Thursday, 2 April 2009

Parte I.

No coração da bela Lisboa, numa rua típica e nada extraordinária, vivem lisboetas, como é de se esperar.

Igual a muitas outras ruas da nossa capital, esta é pequena e habitada por prédios compostos de fachadas de várias cores e épocas. A calçada do passeio é desigual e já lhe faltam umas quantas pedras, a mercearia que forma a esquina irradia cheiro familiar, um misto de couves e lixívia. Na outra ponta, chinelos, flores falsas e brinquedos de plástico decoram a montra da loja dos chineses, mais uma...poderia dizer o que acho disso mas fica para outra altura.

As personagens desta rua representam o que é a população da nossa cidade, velhos, novos, amarelos, brancos, democratas, monarcas, enfim o mais significante é que se vive ali uma paz.

Do quarto andar, sem elevador, a janela do meu quarto esta ao nível da janela do vizinho que habita o mesmo piso do outro lado da rua, a estrada é estreita e assim a proximidade garante uma boa visibilidade da vida caseira uns dos outros. Não sou uma pessoa naturalmente cusca, se observo é pelo um fascínio quase sociológico, de ver o humano no seu habitat, como ver filmagens dos leões da selva na televisão.
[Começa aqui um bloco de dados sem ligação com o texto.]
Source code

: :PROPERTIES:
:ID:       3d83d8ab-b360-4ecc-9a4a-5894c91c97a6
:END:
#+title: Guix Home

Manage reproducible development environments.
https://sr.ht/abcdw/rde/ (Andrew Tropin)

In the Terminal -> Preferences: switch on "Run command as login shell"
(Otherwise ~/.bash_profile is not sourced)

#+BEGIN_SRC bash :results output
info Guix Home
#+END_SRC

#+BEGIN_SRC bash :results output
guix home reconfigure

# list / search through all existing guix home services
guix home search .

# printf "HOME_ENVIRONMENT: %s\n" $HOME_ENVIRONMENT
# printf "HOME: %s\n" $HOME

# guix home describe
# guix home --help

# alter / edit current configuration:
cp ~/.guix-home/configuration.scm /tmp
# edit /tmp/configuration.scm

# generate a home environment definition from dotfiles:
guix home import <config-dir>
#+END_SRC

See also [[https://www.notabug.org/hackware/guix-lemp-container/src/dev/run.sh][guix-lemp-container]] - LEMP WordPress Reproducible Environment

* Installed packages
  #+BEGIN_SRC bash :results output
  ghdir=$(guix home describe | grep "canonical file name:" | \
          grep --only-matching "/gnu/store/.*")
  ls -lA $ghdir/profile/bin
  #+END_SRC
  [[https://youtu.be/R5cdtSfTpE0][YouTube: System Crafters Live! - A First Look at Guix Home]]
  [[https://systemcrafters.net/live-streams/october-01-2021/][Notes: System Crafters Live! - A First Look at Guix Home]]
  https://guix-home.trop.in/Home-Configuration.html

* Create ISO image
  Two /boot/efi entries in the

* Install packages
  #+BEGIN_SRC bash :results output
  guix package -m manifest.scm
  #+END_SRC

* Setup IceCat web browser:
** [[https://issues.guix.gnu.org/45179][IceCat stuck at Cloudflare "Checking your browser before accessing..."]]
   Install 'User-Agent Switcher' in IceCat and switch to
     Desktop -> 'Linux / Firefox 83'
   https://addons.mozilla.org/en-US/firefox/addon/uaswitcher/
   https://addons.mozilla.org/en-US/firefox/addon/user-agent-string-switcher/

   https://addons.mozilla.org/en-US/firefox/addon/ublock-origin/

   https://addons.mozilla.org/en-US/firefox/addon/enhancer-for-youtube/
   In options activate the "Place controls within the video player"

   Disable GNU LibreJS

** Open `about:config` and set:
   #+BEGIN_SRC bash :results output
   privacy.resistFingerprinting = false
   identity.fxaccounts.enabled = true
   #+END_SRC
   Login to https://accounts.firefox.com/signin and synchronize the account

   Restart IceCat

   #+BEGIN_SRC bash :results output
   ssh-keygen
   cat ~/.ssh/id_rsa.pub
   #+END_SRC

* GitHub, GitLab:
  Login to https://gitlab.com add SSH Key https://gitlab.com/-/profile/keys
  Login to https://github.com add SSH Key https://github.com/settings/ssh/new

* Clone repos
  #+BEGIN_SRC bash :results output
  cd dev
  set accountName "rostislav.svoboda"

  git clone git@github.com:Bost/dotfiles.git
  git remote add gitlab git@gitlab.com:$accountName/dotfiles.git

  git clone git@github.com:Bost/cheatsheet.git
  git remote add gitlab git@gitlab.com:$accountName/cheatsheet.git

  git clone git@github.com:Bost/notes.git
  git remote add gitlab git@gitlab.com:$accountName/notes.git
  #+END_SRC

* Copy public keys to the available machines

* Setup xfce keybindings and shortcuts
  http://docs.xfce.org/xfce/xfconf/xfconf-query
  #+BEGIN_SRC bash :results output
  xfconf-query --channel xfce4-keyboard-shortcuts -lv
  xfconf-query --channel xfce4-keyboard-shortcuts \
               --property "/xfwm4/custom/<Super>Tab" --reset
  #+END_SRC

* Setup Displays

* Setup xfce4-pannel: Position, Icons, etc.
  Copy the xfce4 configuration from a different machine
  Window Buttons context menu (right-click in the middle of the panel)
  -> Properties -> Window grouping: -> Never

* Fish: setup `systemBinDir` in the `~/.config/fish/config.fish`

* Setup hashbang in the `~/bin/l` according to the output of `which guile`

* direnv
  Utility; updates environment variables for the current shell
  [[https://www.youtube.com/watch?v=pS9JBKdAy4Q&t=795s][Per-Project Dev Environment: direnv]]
Este vizinho, não sei o nome dele, é novo, se ainda não os tem, deve estar perto dos trinta. Fisicamente é imperfeito, o que o torna aos meus olhos, belo. Tem daqueles narizes que pode ser considerado inestéticos, não é especialmente grande mas é torto. Os seus olhos são escuros, quase negros, o que os torna misteriosos, as emoções que possam sentir quase imperceptíveis ao observador. É magro mas tem as costas largas e a sua considerável altura faz com que ande meio inclinado.

À noite encosta-se à janela e fuma, às vezes dois ou três cigarros de seguida. Não sei para onde olha, mas também não me parece que esteja a ver coisa que esteja fora da sua imaginação. São poucas as noites em que chega a casa sozinho, mas acába-las sempre assim, a fumar o seu cigarro. Embora entretenha estas muitas visitas, ao final da noite parece-me só.

3 comments:

A. said...

Estás cada vez melhor nisto! :)

Para além de tantos outros, mais um talento. A escrita.

Consegui ver tudo tão bem... :)

mmmm.. dps tens de me falar do teu vizinho... acho q nao o devias deixar assim sozinho! :P

Beijoooooos

Ana said...

tenho por certo que a solidão é un estado de espirito e não um fenomeno fisico. ( tirando a infelicidade dos casos tb na nossa linda lisboa da solidão dos idosos abandonados )

mas voltando ao teu post...
Por vezes basta saber que alguem realmente importante está a pensar em nós para não nos sentirmos sós; e podemos cheios de gente que não interessa e sentirmo-nos mais sós que nunca.

JR said...

A primeira reacção, é realmente pensar em cusquice, já que tal foi descartado, resta a parte "sociológica" e aqui como se encaixa a Juicy??

Como predadora do predador?

Ou eventual predada de um eventual predador que fuma um cigarro a modos de digestivo após digerir as suas presas.

E ele? tem pinta de predador? ou simplesmente compra caça?